We regard the second ground as equally unarguable. The judge who presided over this trial was best placed to assess the seriousness of the overall offending in the applicant's case, the undoubted and significant harm it caused to many victims, many of them deliberately targeted as elderly and who lost their life savings. The judge made express reference to the applicant's lack of previous relevant convictions. Much of the delay in this case was attributable to his having left the jurisdiction and chosen to absent himself so that mitigation was not advanced on his behalf. Even having regard to the matters now raised by Ms Bahra, we have no doubt that the total of eight years imposed properly reflected the offending as a whole, together with his age and the mitigating features in his case. This was a just and proportionate sentence that is not manifestly excessive or even arguably so.
For all these reasons the application for leave to appeal against sentence is refused.

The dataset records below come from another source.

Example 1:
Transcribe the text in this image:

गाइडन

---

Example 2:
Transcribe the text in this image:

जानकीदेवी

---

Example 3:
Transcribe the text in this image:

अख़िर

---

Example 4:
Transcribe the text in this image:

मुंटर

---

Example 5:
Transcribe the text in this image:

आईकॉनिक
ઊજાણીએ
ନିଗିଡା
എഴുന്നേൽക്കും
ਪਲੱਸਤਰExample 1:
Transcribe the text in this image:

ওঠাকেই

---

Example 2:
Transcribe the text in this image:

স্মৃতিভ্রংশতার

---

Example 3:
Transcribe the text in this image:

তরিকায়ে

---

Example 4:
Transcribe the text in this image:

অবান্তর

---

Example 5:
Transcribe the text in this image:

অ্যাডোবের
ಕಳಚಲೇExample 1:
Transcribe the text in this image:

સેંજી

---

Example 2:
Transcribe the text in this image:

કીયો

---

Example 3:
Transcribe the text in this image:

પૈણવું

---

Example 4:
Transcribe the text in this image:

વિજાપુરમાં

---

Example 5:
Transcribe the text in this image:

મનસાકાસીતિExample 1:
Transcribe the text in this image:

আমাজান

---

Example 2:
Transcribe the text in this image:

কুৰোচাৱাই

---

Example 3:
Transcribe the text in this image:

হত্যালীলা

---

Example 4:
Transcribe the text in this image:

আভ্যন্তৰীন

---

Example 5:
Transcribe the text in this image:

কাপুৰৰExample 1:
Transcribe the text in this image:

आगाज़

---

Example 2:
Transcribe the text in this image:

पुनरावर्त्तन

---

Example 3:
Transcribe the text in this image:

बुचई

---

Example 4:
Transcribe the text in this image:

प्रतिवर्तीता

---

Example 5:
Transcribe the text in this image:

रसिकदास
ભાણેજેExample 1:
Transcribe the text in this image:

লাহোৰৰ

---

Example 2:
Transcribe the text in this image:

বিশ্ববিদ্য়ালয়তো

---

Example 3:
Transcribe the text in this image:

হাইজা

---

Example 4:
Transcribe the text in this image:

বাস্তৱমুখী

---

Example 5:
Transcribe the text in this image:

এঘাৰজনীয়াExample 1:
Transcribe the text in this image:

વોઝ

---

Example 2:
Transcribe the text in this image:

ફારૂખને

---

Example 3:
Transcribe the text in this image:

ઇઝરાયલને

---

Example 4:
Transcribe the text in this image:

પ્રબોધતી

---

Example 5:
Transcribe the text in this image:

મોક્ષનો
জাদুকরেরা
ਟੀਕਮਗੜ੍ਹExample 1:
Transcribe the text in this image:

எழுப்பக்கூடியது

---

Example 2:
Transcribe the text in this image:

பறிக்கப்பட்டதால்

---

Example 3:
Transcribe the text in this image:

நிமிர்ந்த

THE VICE PRESIDENT: Ms Bahra, given the handsome apology that you Mr James made at the beginning, please put entirely out of mind our perhaps slight grumpiness at the beginning of this hearing.
MS BAHRA: I am very grateful for that. I was actually going to say Mr James and I look forward to a substantive application where we can restore our reputation before your Lord/Ladyships.
LADY JUSTICE SIMLER: It is restored.
THE VICE PRESIDENT: Thank you both very much.